Passage shown |
········

2. Under Current Technology, What Accuracy Can RAG Systems Achieve?

There is no unified number, but we can refer to some public research and practice:

Simple factual QA (single-hop, answer appears directly in one piece of material):
Retrieval hit rate can reach 90-98% (depending on knowledge base quality and retriever), generation fidelity can be 95%+ with well-designed prompts, and overall accuracy can be between 85-95%.
Multi-hop reasoning (requires combining information from two or more different pieces of material):
Retrieval accuracy plummets to 50-70%, and answer correctness may only be 40-60%. This is a major challenge for current RAG.
Open-domain + noisy knowledge base (e.g., massive web pages):
Accuracy drops significantly because retrieval may introduce noise, and models are easily distracted.

Conclusion: In controlled environments (clean, structured, appropriate document granularity), RAG can achieve over 90% accuracy; but in complex, open, multi-step reasoning scenarios, accuracy is often unsatisfactory and requires extensive optimization.

········

Extracted records |
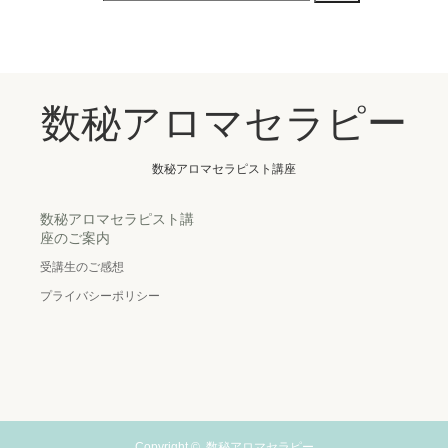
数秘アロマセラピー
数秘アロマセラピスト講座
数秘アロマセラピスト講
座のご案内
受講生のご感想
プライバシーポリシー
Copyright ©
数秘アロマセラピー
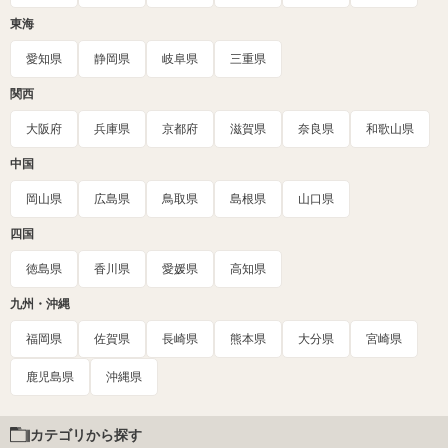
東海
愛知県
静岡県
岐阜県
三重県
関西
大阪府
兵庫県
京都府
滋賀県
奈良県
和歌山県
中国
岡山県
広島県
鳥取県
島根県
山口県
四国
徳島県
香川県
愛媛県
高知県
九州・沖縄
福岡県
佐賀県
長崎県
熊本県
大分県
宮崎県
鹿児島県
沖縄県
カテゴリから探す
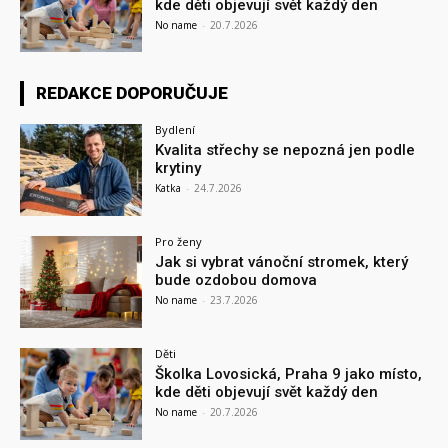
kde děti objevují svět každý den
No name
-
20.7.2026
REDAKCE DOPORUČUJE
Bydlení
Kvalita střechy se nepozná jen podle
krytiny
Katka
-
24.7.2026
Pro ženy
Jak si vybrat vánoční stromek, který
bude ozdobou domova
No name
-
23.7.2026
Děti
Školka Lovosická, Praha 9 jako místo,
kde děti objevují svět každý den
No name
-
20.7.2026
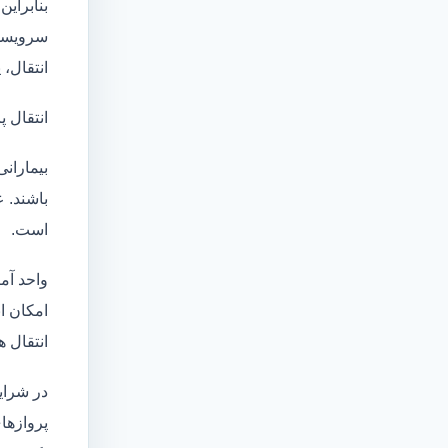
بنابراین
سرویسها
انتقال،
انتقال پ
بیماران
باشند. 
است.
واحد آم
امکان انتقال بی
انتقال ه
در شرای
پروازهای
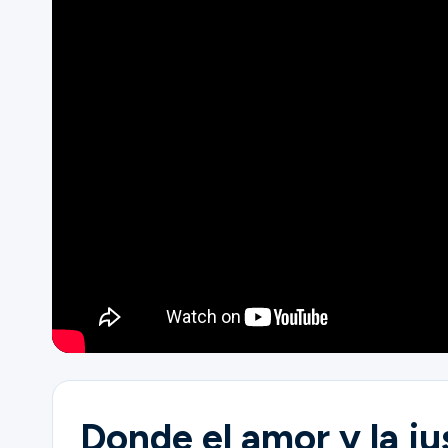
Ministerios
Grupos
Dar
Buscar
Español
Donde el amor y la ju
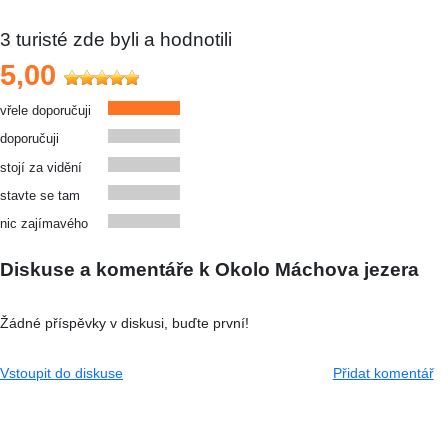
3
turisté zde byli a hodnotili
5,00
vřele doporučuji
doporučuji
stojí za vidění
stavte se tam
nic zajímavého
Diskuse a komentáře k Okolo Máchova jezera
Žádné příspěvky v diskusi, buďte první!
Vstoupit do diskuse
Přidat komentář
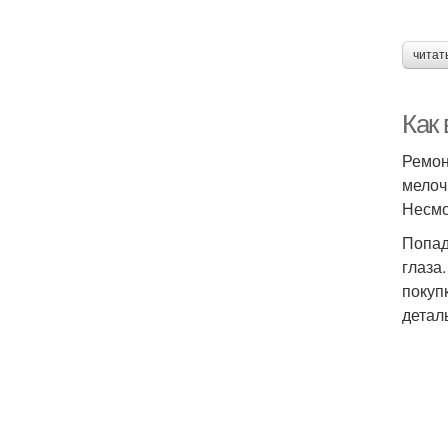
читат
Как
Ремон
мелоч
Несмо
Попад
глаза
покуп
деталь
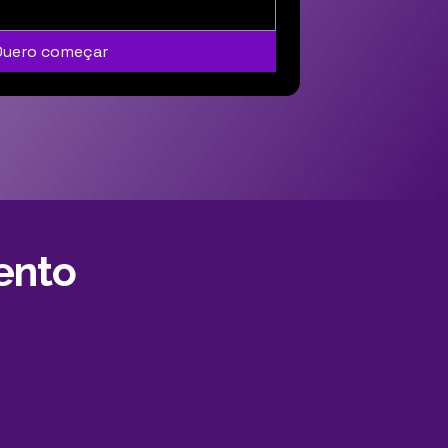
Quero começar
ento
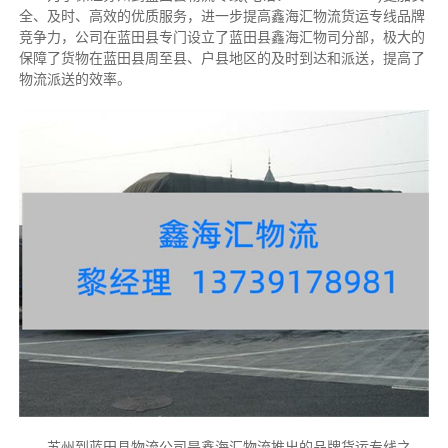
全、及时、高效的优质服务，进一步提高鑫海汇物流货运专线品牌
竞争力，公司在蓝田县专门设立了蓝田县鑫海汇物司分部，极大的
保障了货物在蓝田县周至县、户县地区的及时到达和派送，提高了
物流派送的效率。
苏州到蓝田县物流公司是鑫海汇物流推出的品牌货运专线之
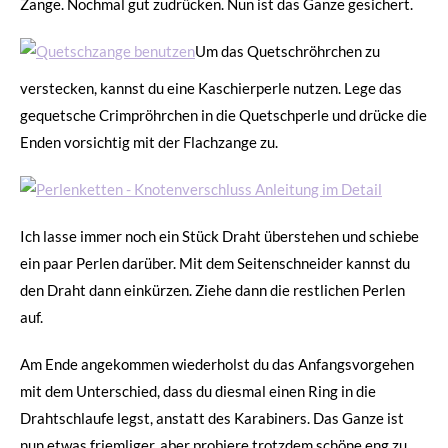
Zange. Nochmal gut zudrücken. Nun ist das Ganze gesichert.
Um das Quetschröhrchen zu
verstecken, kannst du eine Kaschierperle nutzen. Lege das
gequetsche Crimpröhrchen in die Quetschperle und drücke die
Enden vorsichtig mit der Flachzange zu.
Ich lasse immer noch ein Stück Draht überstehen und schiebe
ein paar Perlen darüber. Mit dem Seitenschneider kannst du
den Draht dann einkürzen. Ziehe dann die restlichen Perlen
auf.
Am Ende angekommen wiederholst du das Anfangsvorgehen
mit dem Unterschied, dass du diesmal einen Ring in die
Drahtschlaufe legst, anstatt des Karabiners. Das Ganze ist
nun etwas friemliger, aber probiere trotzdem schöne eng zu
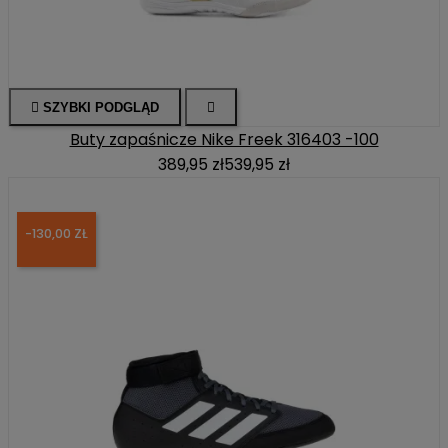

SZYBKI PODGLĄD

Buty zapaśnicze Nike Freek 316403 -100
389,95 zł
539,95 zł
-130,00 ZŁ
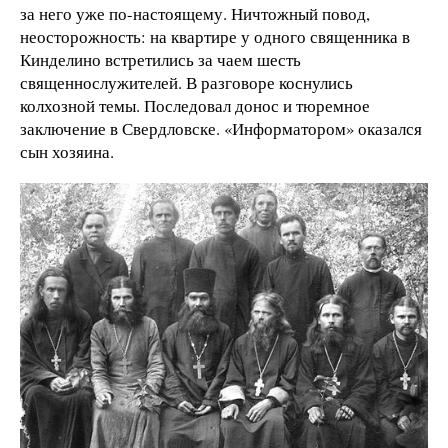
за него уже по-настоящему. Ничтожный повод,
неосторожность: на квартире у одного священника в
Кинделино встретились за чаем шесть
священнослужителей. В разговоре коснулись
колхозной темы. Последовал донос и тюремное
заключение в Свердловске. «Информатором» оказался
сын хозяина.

········

Task item | According to the passage on RAG accuracy, what range does retrieval accuracy drop to for multi-hop reasoning? The items have nothing to do with the tasks.

Completed exercise | It drops to 50-70%.